Deux compositeurs aux notoriétés bien différentes poursuivent ce voyage. Du moins connu des deux, Ernő Dohnányi, le violoniste Félix Cohen et le pianiste Pierre Venissac jouent le 3ème mouvement, Vivace assai, de sa sonate en ut dièse mineur op. 21 pour les deux instruments. On y retrouve quelques accents brahmsiens. Nettement plus célèbre, Franz Liszt illustre brillamment le mouvement magyar. François Schwartzentruber s’immerge dans la Rhapsodie hongroise n° 11 avec une vigoureuse virtuosité et un bonheur communicatif.

Le dernier épisode retrouve Béla Bartók avec l’une de ses pièces de musique de chambre les plus flamboyantes. Marie-Astrid Hulot, violon, Lilian Lefebvre, clarinette et Vincent Martinet, piano font resplendir les trois volets des Contrastes.
PRAGUE
La capitale de la Tchéquie, en Bohême, a vu naître quelques-uns des compositeurs les plus liés au patrimoine populaire et folklorique. Ce troisième concert rassemble quelques œuvres particulièrement inventives des musiciens tchèques.
Les deux premières partitions, signées Josef Suk et Leoš Janáček, permettent au Quatuor Métamorphose de participer pour la première fois à ce festival. Composée de Mathilde Potier et Pierre Liscia-Beaurenaut, violons, Jean-Baptiste Souchon-Graziani, alto, et Madeleine Douçot, violoncelle, cette réunion de talents forme un ensemble d’une homogénéité remarquable au jeu à la fois intense et raffiné.
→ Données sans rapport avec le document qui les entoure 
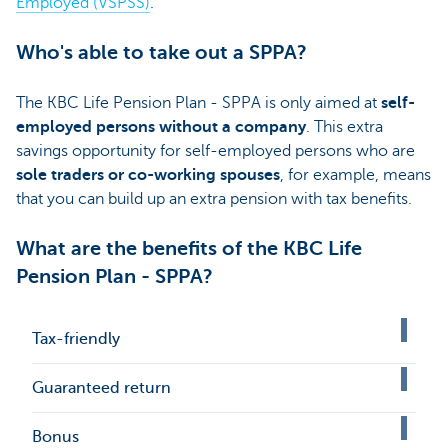
Employed (VSPSS)
.
Who's able to take out a SPPA?
The KBC Life Pension Plan - SPPA is only aimed at
self-
employed persons without a company
. This extra
savings opportunity for self-employed persons who are
sole traders or co-working spouses
, for example, means
that you can build up an extra pension with tax benefits.
What are the benefits of the KBC Life
Pension Plan - SPPA?
Tax-friendly
Guaranteed return
Bonus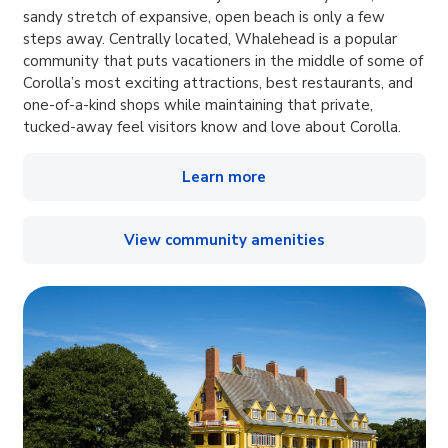
sandy stretch of expansive, open beach is only a few
steps away. Centrally located, Whalehead is a popular
community that puts vacationers in the middle of some of
Corolla’s most exciting attractions, best restaurants, and
one-of-a-kind shops while maintaining that private,
tucked-away feel visitors know and love about Corolla.
Learn more
View community amenities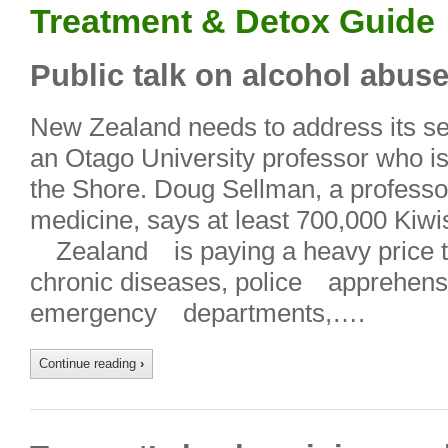
Treatment & Detox Guide
Public talk on alcohol abus
New Zealand needs to address its se
an Otago University professor who is
the Shore. Doug Sellman, a professor
medicine, says at least 700,000 Kiwi
Zealand is paying a heavy price th
chronic diseases, police apprehen
emergency departments,….
Continue reading
›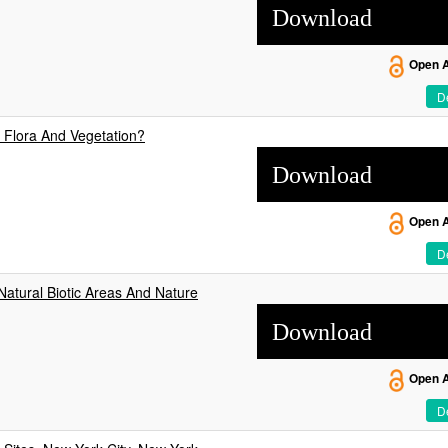
Download
Open 
De
 Flora And Vegetation?
Download
Open 
De
atural Biotic Areas And Nature
Download
Open 
De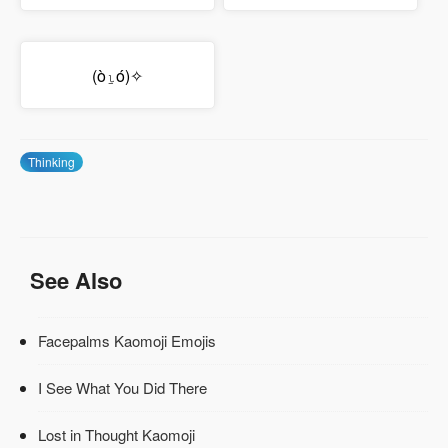
(ὸ⍸ό)✧
Thinking
See Also
Facepalms Kaomoji Emojis
I See What You Did There
Lost in Thought Kaomoji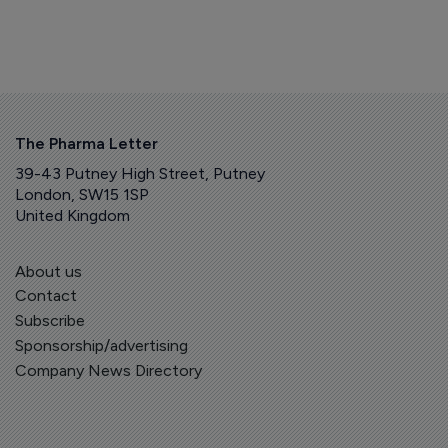
The Pharma Letter
39-43 Putney High Street, Putney
London, SW15 1SP
United Kingdom
About us
Contact
Subscribe
Sponsorship/advertising
Company News Directory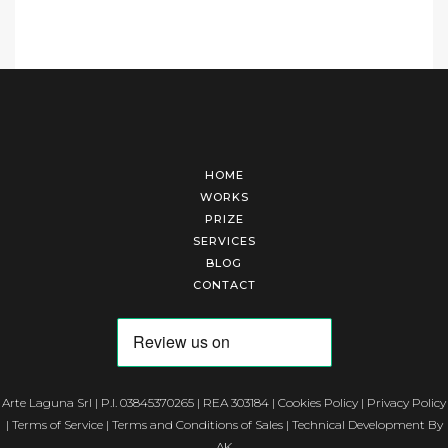
HOME
WORKS
PRIZE
SERVICES
BLOG
CONTACT
Arte Laguna Srl | P.I. 03845370265 | REA 303184 |
Cookies Policy
|
Privacy Policy
|
Terms of Service
|
Terms and Conditions of Sales
| Technical Development By
AK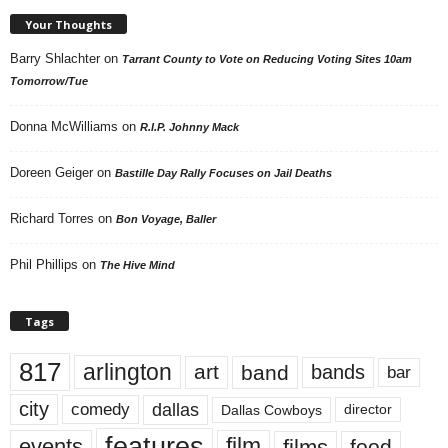
Your Thoughts
Barry Shlachter
on
Tarrant County to Vote on Reducing Voting Sites 10am
Tomorrow/Tue
Donna McWilliams
on
R.I.P. Johnny Mack
Doreen Geiger
on
Bastille Day Rally Focuses on Jail Deaths
Richard Torres
on
Bon Voyage, Baller
Phil Phillips
on
The Hive Mind
Tags
817
arlington
art
band
bands
bar
city
dallas
comedy
Dallas Cowboys
director
features
events
film
films
food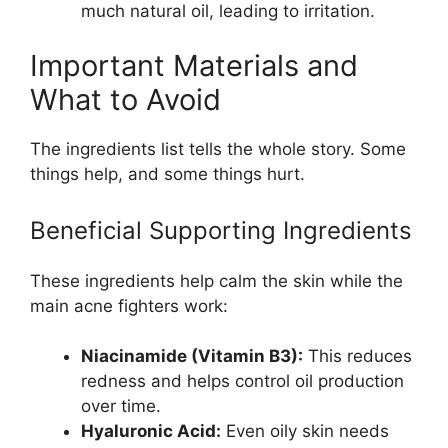
much natural oil, leading to irritation.
Important Materials and
What to Avoid
The ingredients list tells the whole story. Some
things help, and some things hurt.
Beneficial Supporting Ingredients
These ingredients help calm the skin while the
main acne fighters work:
Niacinamide (Vitamin B3):
This reduces
redness and helps control oil production
over time.
Hyaluronic Acid:
Even oily skin needs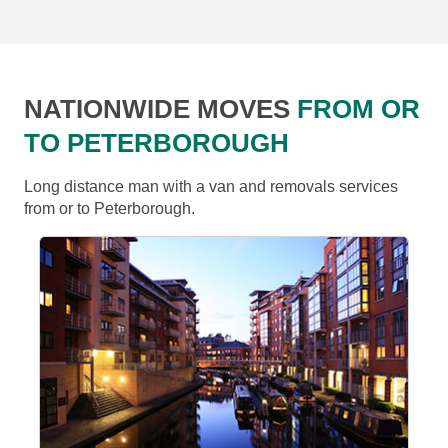
NATIONWIDE MOVES
FROM OR
TO PETERBOROUGH
Long distance man with a van and removals services
from or to Peterborough.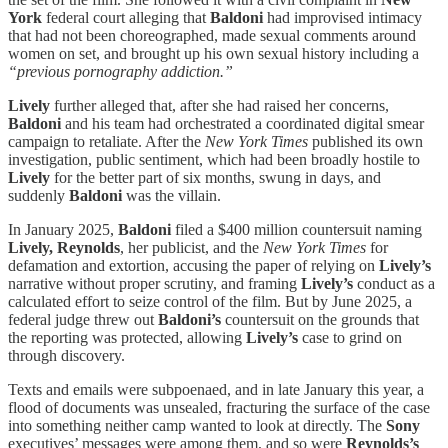
York
federal court alleging that
Baldoni
had improvised intimacy
that had not been choreographed, made sexual comments around
women on set, and brought up his own sexual history including a
“previous pornography addiction.”
Lively
further alleged that, after she had raised her concerns,
Baldoni
and his team had orchestrated a coordinated digital smear
campaign to retaliate. After the
New York Times
published its own
investigation, public sentiment, which had been broadly hostile to
Lively
for the better part of six months, swung in days, and
suddenly
Baldoni
was the villain.
In January 2025,
Baldoni
filed a $400 million countersuit naming
Lively, Reynolds
, her publicist, and the
New York Times
for
defamation and extortion, accusing the paper of relying on
Lively’s
narrative without proper scrutiny, and framing
Lively’s
conduct as a
calculated effort to seize control of the film. But by June 2025, a
federal judge threw out
Baldoni’s
countersuit on the grounds that
the reporting was protected, allowing
Lively’s
case to grind on
through discovery.
Texts and emails were subpoenaed, and in late January this year, a
flood of documents was unsealed, fracturing the surface of the case
into something neither camp wanted to look at directly. The
Sony
executives’ messages were among them, and so were
Reynolds’s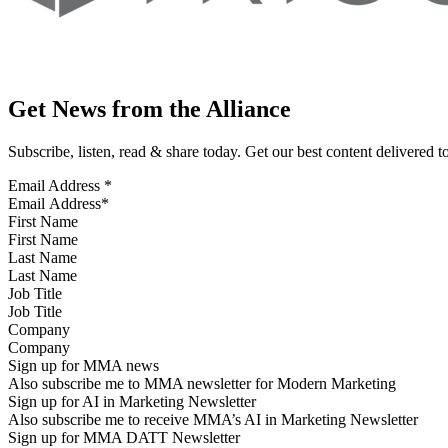
Get News from the Alliance
Subscribe, listen, read & share today. Get our best content delivered 
Email Address
*
First Name
Last Name
Job Title
Company
Sign up for MMA news
Also subscribe me to MMA newsletter for Modern Marketing
Sign up for AI in Marketing Newsletter
Also subscribe me to receive MMA’s AI in Marketing Newsletter
Sign up for MMA DATT Newsletter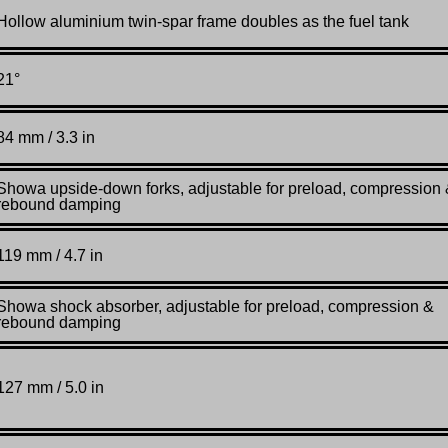
Hollow aluminium twin-spar frame doubles as the fuel tank
21°
84 mm / 3.3 in
Showa upside-down forks, adjustable for preload, compression
rebound damping
119 mm / 4.7 in
Showa shock absorber, adjustable for preload, compression &
rebound damping
127 mm / 5.0 in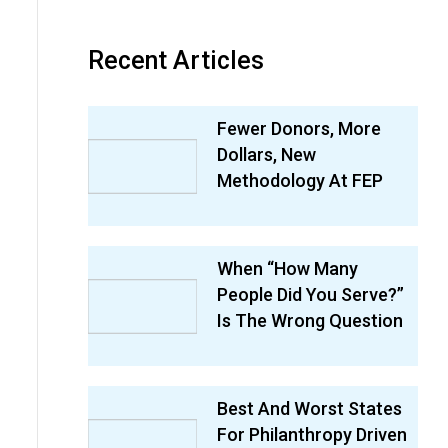
Recent Articles
Fewer Donors, More
Dollars, New
Methodology At FEP
When “How Many
People Did You Serve?”
Is The Wrong Question
Best And Worst States
For Philanthropy Driven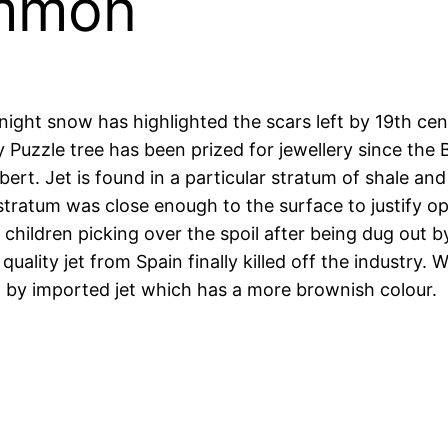
ommon
ht snow has highlighted the scars left by 19th century
y Puzzle tree has been prized for jewellery since th
ert. Jet is found in a particular stratum of shale and
tratum was close enough to the surface to justify op
 children picking over the spoil after being dug out 
ality jet from Spain finally killed off the industry. W
d by imported jet which has a more brownish colour.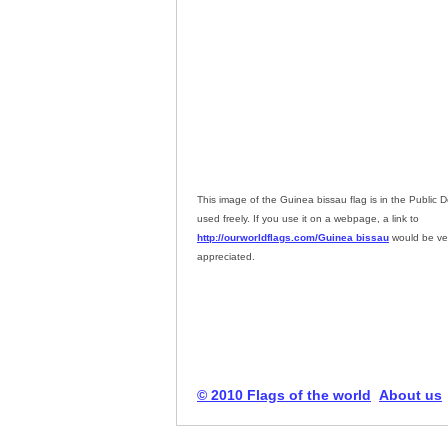
This image of the Guinea bissau flag is in the Public
used freely. If you use it on a webpage, a link to
http://ourworldflags.com/Guinea bissau
would be ve
appreciated.
© 2010 Flags of the world
About us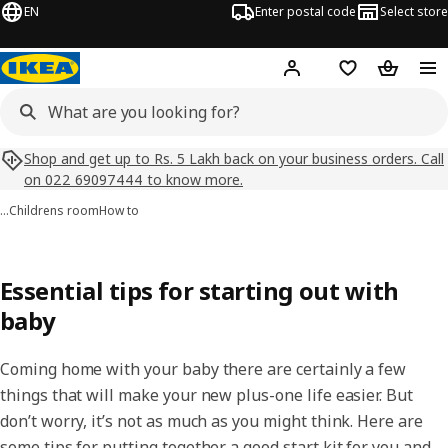
EN
Enter postal code
Select store
Hej!
Log in
Shopping list
Shopping
Shop and get up to Rs. 5 Lakh back on your business orders. Call
on 022 69097444 to know more.
…
Childrens room
How to
Essential tips for starting out with
baby
Coming home with your baby there are certainly a few
things that will make your new plus-one life easier. But
don’t worry, it’s not as much as you might think. Here are
some tips for putting together a good start kit for you and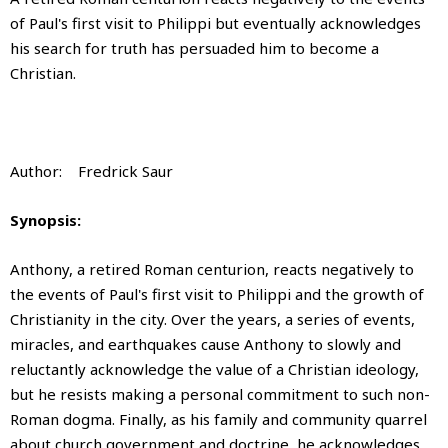
of Paul's first visit to Philippi but eventually acknowledges
his search for truth has persuaded him to become a
Christian.
Author: Fredrick Saur
Synopsis:
Anthony, a retired Roman centurion, reacts negatively to
the events of Paul's first visit to Philippi and the growth of
Christianity in the city. Over the years, a series of events,
miracles, and earthquakes cause Anthony to slowly and
reluctantly acknowledge the value of a Christian ideology,
but he resists making a personal commitment to such non-
Roman dogma. Finally, as his family and community quarrel
about church government and doctrine, he acknowledges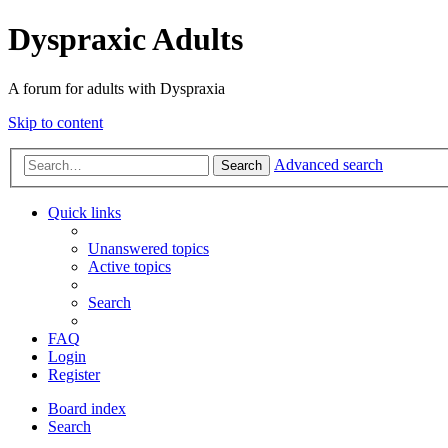
Dyspraxic Adults
A forum for adults with Dyspraxia
Skip to content
Advanced search
Search
Quick links
Unanswered topics
Active topics
Search
FAQ
Login
Register
Board index
Search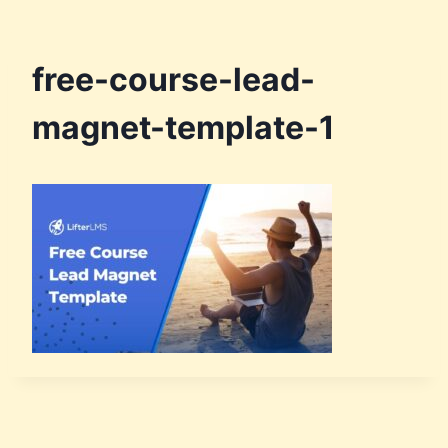
free-course-lead-
magnet-template-1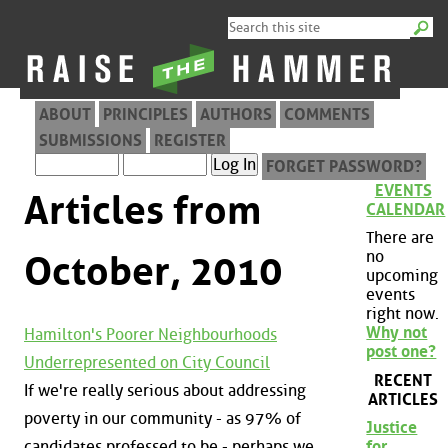
ABOUT
PRINCIPLES
AUTHORS
COMMENTS
SUBMISSIONS
REGISTER
FORGET PASSWORD?
EVENTS
Articles from
CALENDAR
There are
no
October, 2010
upcoming
events
right now.
Why not
Hamilton's Poorer Neighbourhoods
post one?
Underrepresented on City Council
RECENT
If we're really serious about addressing
ARTICLES
poverty in our community - as 97% of
Justice
candidates professed to be - perhaps we
for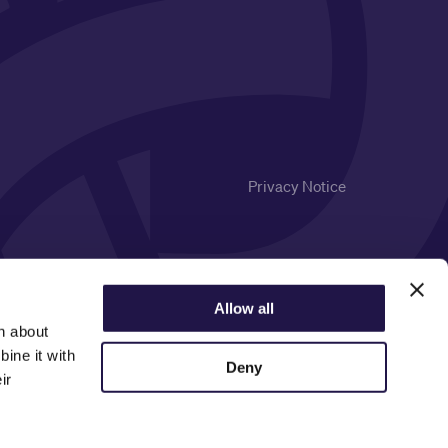
Privacy Notice
Allow all
n about
ine it with
Deny
ir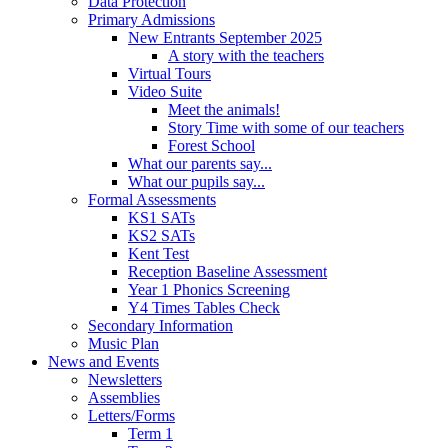
Data Protection
Primary Admissions
New Entrants September 2025
A story with the teachers
Virtual Tours
Video Suite
Meet the animals!
Story Time with some of our teachers
Forest School
What our parents say...
What our pupils say...
Formal Assessments
KS1 SATs
KS2 SATs
Kent Test
Reception Baseline Assessment
Year 1 Phonics Screening
Y4 Times Tables Check
Secondary Information
Music Plan
News and Events
Newsletters
Assemblies
Letters/Forms
Term 1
La Méditation sur un vieux choral bohémien, de Josef Suk, admirable de musicalité, est suivi du somptueux Quatuor à cordes n° 1 du grand Leoš Janáček. Une émotion profonde imprègne les quatre volets de cette œuvre bouleversante. Un drame permanent, entre déploration et cris de douleurs, émane de cette interprétation d’une puissance expressive absolue. Les musiciens s’impliquent dans cette aventure comme si leur vie en dépendait. Un grand moment !
La pièce d’Antonín Dvořák qui suit, porte un nom poétique : Klid (Dans les bois silencieux). Il s’agit d’un duo pour violoncelle et piano. Le climat apaisant qu’elle installe s’établit grâce à la riche et profonde sonorité du violoncelle de Nicolas Saint-Yves et au piano à la fois élégant et intense de Vincent Martinet.

Cet épisode s’achève sur le Trio op. 15 du fondateur de l’Ecole tchèque, Bedřich Smetana. Cette partition est défendue avec intensité par Marie-Astrid Hulot, au violon, Nicolas Saint-Yves, au violoncelle, et Vincent Martinet au piano. La conclusion de cette étape navigue entre le lyrisme héroïque initial et la course effrénée du final.
Saluons la qualité générale de toutes les prestations de ce bel après-midi musical.